Music industry leader leaves MSU graduates with 'sticky' words

Contact: Sammy McDavid

Speaking Saturday with considerable passion and few prepared remarks, a Meridian music industry pioneer sought to give his fellow Mississippi State graduates a strong dose of inspiration for their future endeavors.

Hartley Peavey, founder and sole owner of Lauderdale County-based Peavey Electronics, was the university's spring commencement speaker. The 1965 MSU business graduate, who also is the international company's chief executive officer, received an honorary doctorate in creative and performing arts from his alma mater.

Peavey, whose many other honors include a star on the Hollywood Walk of Fame, started his business in the basement of his parents' Meridian home the same year he graduated from MSU.

"There's an aspect of ability you don't come in this world with, one you have to learn," Peavey said of his own experiences. "You graduates already have exhibited some of that ability, something most people call 'stickability' or persistence.

"I don't care how smart you are or how talented you are, if you don't have the quality of 'stickability," you'll never be as successful as you could and should be," he said.
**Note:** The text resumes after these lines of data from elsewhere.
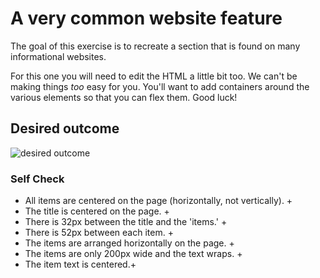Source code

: # A very common website feature

The goal of this exercise is to recreate a section that is found on many informational websites.

For this one you will need to edit the HTML a little bit too. We can't be making things _too_ easy for you. You'll want to add containers around the various elements so that you can flex them. Good luck!

## Desired outcome

![desired outcome](./desired-outcome.png)

### Self Check

- All items are centered on the page (horizontally, not vertically). +
- The title is centered on the page. +
- There is 32px between the title and the 'items.' +
- There is 52px between each item. +
- The items are arranged horizontally on the page. +
- The items are only 200px wide and the text wraps. +
- The item text is centered.+

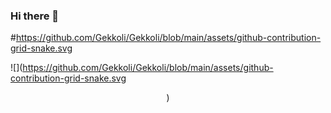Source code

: ### Hi there 👋

<!--
**Gekkoli/Gekkoli** is a ✨ _special_ ✨ repository because its `README.md` (this file) appears on your GitHub profile.

Here are some ideas to get you started:

- 🔭 I’m currently working on ...
- 🌱 I’m currently learning ...
- 👯 I’m looking to collaborate on ...
- 🤔 I’m looking for help with ...
- 💬 Ask me about ...
- 📫 How to reach me: ...
- 😄 Pronouns: ...
- ⚡ Fun fact: ...
-->
#https://github.com/Gekkoli/Gekkoli/blob/main/assets/github-contribution-grid-snake.svg<p align="center">

![](https://github.com/Gekkoli/Gekkoli/blob/main/assets/github-contribution-grid-snake.svg<p align="center">)
</p >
Peavey Electronics presently employs some 1,300 workers in more than 30 international facilities. Exporting to more than 130 countries, the company produces 2,000 separate products, including public address systems, keyboards, electric and acoustic guitars, drums and a host of other commercial equipment. Additionally, the business holds more than 130 industry patents.

Some 2,300 undergraduate, graduate and doctoral students received degrees during the morning ceremony at a near-full Humphrey Coliseum. Of that number, 24 bachelor-degree candidates finished with perfect 4.0 grade averages-believed to be a school record.

Later in his message, Peavey recalled that, upon graduation from MSU, "I was just stupid enough to think I could succeed." Despite the fact that "I didn't have the talent, the money or the experience some of my competitors did," he ultimately was proved correct because "I had a goal, I had 'stickability' and I focused my energies."

Repeating an earlier observation, he said "you graduates have demonstrated a great degree of 'stickibility' and I want to ask you to keep it up. Don't quit."